In western Pennsylvania, scientists from the U.S. Department of Energy's National Energy Technology Laboratory are searching for abandoned wells with aerial magnetic surveys. vA steel well casing is magnetic and can be detected by sensors mounted on a low-flying helicopter. When the magnetic survey readings are combined with GPS data, the suspected wells appear on a map as rainbow-colored bulls'-eyes. The colors represent the strength of the magnetic field.

The laboratory team has used magnetic surveys to find wells in the flat, open terrain of Wyoming, and is testing how the method works in the forested hills of Pennsylvania.

In the summer of 2014, the team flew aerial magnetic surveys of Susquehannock State Forest, Hillman State Park and Oil Creek State Park.

This spring, the team started hiking Hillman's 3,600 acres of swamps and tick-infested woods to verify the results of the aerial survey and measure the amount of gas leaking from selected abandoned wells. The park is a challenging proving ground because the land was drilled for oil between 1890 and 1910, and some areas were later surface-mined for coal. In the process, some well casings were cut off and wells buried under mounds of mine debris.

Still, aerial and ground magnetic surveys, combined with information from historic maps and old aerial photos, have revealed close to 200 possible wells, far more than the approximately 30 listed for the park in a state database.

"As it turns out, it works really, really well," said Garret Veloski, a scientist on the monitoring team.

But aerial magnetic surveys have their limits. They won't find wells without steel casings or related metal parts, such as pipelines. And they're expensive. The three-park study, plus the related survey of 180 miles of pipeline, is costing the lab approximately $360,000, said Richard Hammack, monitoring team lead.

Replacing helicopters with unmanned aircraft, or drones, carrying miniaturized sensors could cut the cost. The technology is in development.

If the drones work, Pennsylvania, and other states, could have a more efficient way to find, and ultimately plug, their dangerous legacies of abandoned wells.

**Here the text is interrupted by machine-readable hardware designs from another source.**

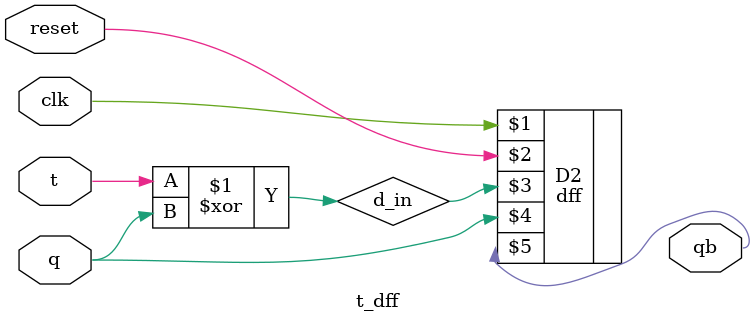
<source format=v>
module t_dff(clk,reset,t,q,qb);
input clk,reset,t;
inout q;
output qb;
wire d_in;
xor D1(d_in,t,q);
dff D2(clk,reset,d_in,q,qb);
endmodule 
</source>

Shane Hoover, reporter for The Repository in Canton, Ohio, spent one month away from his newsroom to research and write about dangers of old wells as part of GateHouse Media's national Pinnacle project reporting program. He covers the oil and gas industry, and has been interested in the intersection between the recent resurgence of drilling and Ohio's long history of oil and gas exploration. This story is the product of more than two dozen interviews, visits to abandoned well sites in Ohio and Pennsylvania, and more than 20 public records requests.